#### [PROBLEM TO SOLVE]
Whenever the word "diamond" turns up in a line below, that line should be copied.

#### [INPUT]
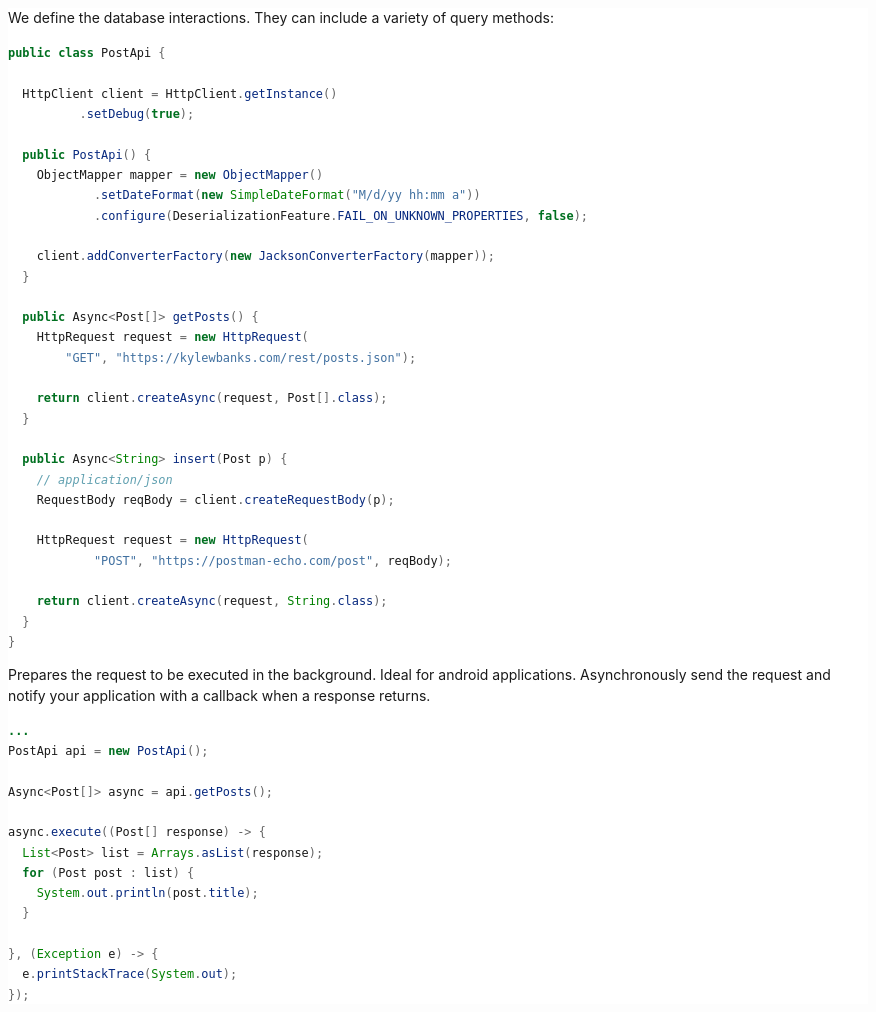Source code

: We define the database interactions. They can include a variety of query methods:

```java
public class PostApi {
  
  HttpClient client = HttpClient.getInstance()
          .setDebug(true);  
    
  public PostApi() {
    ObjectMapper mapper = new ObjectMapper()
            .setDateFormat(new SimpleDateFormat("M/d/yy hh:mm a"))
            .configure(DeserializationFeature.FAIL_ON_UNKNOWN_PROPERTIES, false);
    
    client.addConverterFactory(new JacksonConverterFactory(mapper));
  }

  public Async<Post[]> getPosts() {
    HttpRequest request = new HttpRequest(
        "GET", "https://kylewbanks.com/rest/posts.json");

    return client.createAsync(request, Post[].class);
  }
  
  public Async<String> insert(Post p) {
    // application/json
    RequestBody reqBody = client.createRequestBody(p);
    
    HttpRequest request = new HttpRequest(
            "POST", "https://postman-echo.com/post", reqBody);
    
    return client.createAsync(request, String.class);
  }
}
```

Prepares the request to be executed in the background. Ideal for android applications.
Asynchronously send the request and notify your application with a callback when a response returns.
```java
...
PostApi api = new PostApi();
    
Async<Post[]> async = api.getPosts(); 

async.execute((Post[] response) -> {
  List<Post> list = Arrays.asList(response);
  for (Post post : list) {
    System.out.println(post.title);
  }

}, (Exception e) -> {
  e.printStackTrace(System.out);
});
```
...
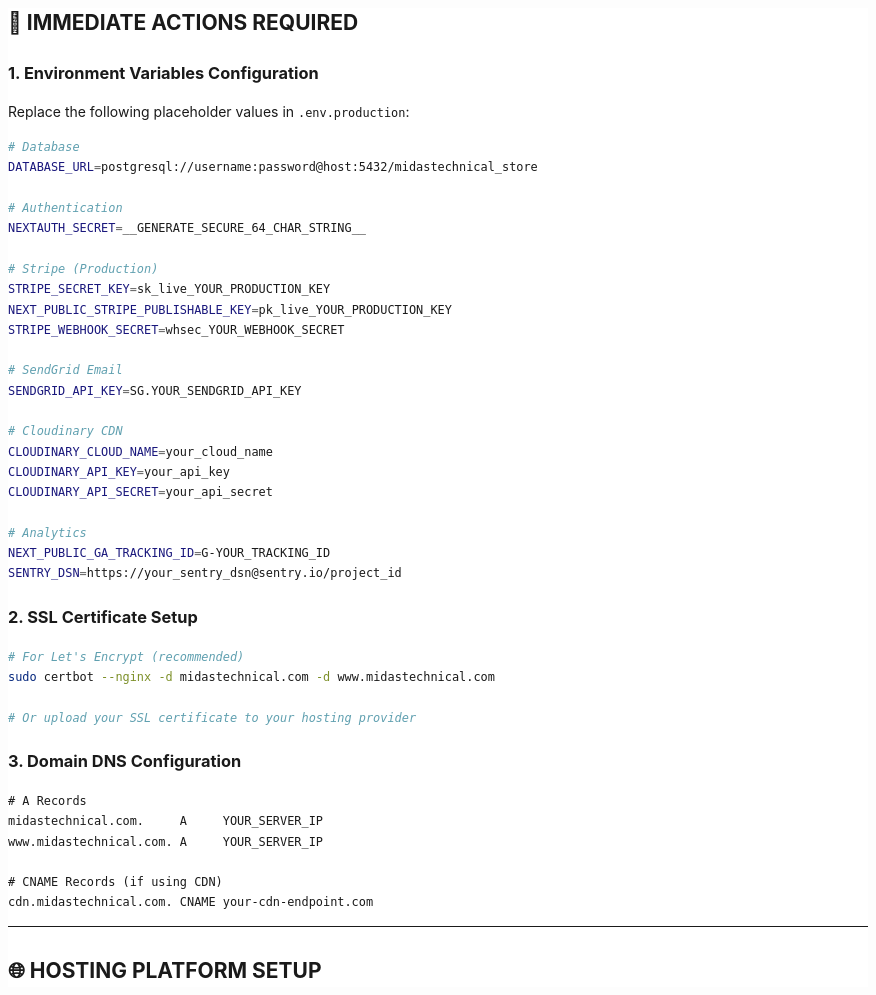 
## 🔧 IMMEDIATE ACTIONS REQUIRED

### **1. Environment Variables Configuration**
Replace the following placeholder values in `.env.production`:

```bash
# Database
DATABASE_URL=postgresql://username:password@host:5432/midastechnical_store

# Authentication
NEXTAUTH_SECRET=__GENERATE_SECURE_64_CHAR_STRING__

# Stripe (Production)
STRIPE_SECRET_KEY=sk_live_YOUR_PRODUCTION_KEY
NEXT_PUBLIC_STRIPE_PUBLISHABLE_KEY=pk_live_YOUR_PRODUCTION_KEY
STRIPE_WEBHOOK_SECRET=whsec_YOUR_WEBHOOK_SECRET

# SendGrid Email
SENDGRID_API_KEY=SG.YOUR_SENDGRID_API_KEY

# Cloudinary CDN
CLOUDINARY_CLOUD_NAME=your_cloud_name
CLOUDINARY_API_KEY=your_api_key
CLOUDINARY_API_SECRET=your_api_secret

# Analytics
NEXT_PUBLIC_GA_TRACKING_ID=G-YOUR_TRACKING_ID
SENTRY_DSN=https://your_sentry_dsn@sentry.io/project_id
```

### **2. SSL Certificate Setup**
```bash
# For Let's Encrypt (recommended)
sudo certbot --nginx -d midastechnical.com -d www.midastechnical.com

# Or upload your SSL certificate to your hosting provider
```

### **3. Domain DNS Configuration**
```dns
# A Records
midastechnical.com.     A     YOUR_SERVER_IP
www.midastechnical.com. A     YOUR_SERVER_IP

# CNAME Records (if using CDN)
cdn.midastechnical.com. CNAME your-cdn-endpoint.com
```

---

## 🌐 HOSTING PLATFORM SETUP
==
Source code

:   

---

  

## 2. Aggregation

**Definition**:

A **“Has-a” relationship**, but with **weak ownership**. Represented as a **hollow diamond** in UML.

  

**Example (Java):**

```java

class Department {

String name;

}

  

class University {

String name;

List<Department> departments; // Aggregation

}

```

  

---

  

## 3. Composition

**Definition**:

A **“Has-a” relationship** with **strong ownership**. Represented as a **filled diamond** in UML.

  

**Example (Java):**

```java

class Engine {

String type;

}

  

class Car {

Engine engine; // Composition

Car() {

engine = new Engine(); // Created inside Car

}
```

#### [ANSWER SPACE]
A **“Has-a” relationship**, but with **weak ownership**. Represented as a **hollow diamond** in UML.
A **“Has-a” relationship** with **strong ownership**. Represented as a **filled diamond** in UML.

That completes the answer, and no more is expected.